1 Samuel 23
La Biblia de Nuestro Pueblo (1995) ›1A David le llegó este aviso: –Los filisteos están atacando Queilá y andan robando el trigo recién trillado.
2David consultó al Señor: –¿Puedo ir a matar a los filisteos? El Señor le respondió: –Vete, porque los derrotarás y liberarás Queilá.
3La gente de David le dijo: –Aquí, en Judá, estamos con miedo; cuánto más si vamos a Queilá a atacar a los escuadrones filisteos.
4David volvió a consultar al Señor. Y el Señor le respondió: –Emprende la marcha hacia Queilá, que yo te entrego a los filisteos.
5David fue a Queilá con su gente, luchó contra los filisteos, los derrotó y se llevó sus rebaños. Así salvó a los vecinos de Queilá.
6Abiatar, hijo de Ajimélec, que había ido a refugiarse junto a David, bajó a Queilá con el efod en la mano.
7A Saúl le informaron de que David había ido a Queilá, y comentó: –Dios me lo pone en la mano; él mismo se ha cortado la retirada, metiéndose en una ciudad con puertas y cerrojos.
8Luego convocó a todo su ejército a la guerra, para bajar a Queilá a cercar a David y su gente.
9David supo que Saúl tramaba su ruina y dijo al sacerdote Abiatar: –Trae el efod.
10Y oró: –Señor, Dios de Israel, he oído que Saúl intenta venir a Queilá a arrasar la ciudad por causa mía.
11¿Bajará Saúl como he oído? ¡Señor, Dios de Israel, respóndeme! El Señor respondió: –Bajará.
12David preguntó: –Y los notables de la ciudad, ¿nos entregarán a mí y a mi gente en poder de Saúl? El Señor respondió: –los entregarán.
13Entonces David y su gente, unos seiscientos, salieron de Queilá y vagaron sin rumbo fijo. Avisaron a Saúl que David había escapado de Queilá y desistió de la campaña.
14David se instaló en el desierto, en los picachos, en la montaña del desierto de Zif. Saúl andaba siempre buscándolo, pero Dios no se lo entregaba.
15Cuando Saúl salió a buscarlo para matarlo, David estaba en el desierto de Zif, en Jores, y tuvo miedo.
16Pero Jonatán, hijo de Saúl, se puso en camino hacia Jores para ver a David; le estrechó la mano, invocando a Dios,
17y le dijo: –No temas, no te alcanzará la mano de mi padre, Saúl. Tú serás rey de Israel y yo seré el segundo. Hasta mi padre, Saúl, lo sabe.
18Los dos hicieron un pacto ante el Señor, y David se quedó en Jores mientras Jonatán volvía a su casa.

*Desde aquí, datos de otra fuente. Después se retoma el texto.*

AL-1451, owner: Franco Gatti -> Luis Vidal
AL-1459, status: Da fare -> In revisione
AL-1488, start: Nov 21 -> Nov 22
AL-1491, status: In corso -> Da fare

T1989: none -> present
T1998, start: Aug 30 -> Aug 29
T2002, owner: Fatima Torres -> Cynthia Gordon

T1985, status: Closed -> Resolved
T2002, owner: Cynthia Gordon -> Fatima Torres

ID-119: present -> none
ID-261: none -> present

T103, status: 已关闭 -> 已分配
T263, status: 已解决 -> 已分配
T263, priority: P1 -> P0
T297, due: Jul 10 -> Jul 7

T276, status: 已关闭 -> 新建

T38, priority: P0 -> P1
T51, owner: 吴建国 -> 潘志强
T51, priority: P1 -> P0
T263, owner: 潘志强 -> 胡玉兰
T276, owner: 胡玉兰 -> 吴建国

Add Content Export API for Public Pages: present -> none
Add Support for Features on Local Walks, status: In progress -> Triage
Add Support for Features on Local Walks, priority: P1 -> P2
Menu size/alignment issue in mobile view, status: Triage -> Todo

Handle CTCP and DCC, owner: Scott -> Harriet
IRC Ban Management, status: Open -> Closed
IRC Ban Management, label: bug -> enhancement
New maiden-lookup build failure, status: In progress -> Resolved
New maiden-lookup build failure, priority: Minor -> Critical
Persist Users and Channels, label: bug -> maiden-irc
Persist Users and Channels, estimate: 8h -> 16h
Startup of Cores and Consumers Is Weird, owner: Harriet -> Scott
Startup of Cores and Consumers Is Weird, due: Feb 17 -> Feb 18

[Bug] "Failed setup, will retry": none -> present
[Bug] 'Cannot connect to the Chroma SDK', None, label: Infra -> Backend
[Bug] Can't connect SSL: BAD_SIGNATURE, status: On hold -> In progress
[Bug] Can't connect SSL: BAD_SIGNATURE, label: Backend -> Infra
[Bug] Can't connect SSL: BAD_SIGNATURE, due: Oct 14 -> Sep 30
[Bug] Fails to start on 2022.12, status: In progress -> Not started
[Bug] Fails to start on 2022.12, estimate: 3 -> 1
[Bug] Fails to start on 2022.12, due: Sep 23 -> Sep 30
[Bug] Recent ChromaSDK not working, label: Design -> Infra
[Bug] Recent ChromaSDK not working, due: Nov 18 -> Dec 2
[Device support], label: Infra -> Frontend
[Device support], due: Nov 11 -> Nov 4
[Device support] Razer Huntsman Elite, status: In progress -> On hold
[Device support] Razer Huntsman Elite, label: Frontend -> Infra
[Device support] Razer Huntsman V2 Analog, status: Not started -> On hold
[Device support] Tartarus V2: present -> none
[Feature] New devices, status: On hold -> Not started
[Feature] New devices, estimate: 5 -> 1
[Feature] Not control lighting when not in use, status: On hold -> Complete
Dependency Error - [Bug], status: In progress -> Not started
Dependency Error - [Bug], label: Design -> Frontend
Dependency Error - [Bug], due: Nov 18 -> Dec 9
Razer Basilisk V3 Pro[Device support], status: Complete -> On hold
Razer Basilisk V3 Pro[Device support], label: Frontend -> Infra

19Algunos de Zif fueron a Guibeá a decir a Saúl: –David está escondido entre nosotros, en los picachos, en Jores, en el cerro de Jaquilá, al sur del desierto.
20Majestad, si tienes tantas ganas de bajar, baja, que a nosotros nos toca entregárselo al rey.
21Saúl dijo: –Dios se lo pague por haberse compadecido de mí.
22Vayan, prepárense bien, asegúrense bien del sitio por donde anda, porque me han dicho que es muy astuto.
23Infórmense a ver en qué escondrijos se esconde, y vuelvan trayéndome los datos exactos. Yo marcharé con ustedes, y si él está en esa zona, daré una batida por todos los pueblos de Judá.
24Se pusieron en camino en dirección a Zif, delante de Saúl. David y su gente estaban en el desierto, hacia el sur de la estepa.
25Saúl y los suyos salieron a buscarlo, pero alguien avisó a David, y él bajó al roquedal de la estepa de Maón. Se enteró Saúl y salió en persecución de David por la estepa de Maón.
26Saúl iba por un lado del monte y David con los suyos, por el otro, y cuando David se alejaba precipitadamente de Saúl, y éste con los suyos estaba ya rodeándolo para atraparlo,
27se le presentó a Saúl un mensajero: –Ven aprisa, que los filisteos están saqueando el país.
28Entonces Saúl dejó de perseguir a David, y se volvió para hacer frente a los filisteos. Por eso aquel sitio se llama Selá Hammahlacot.
29David subió de allí y se instaló en los sitios bien protegidos de Engadí.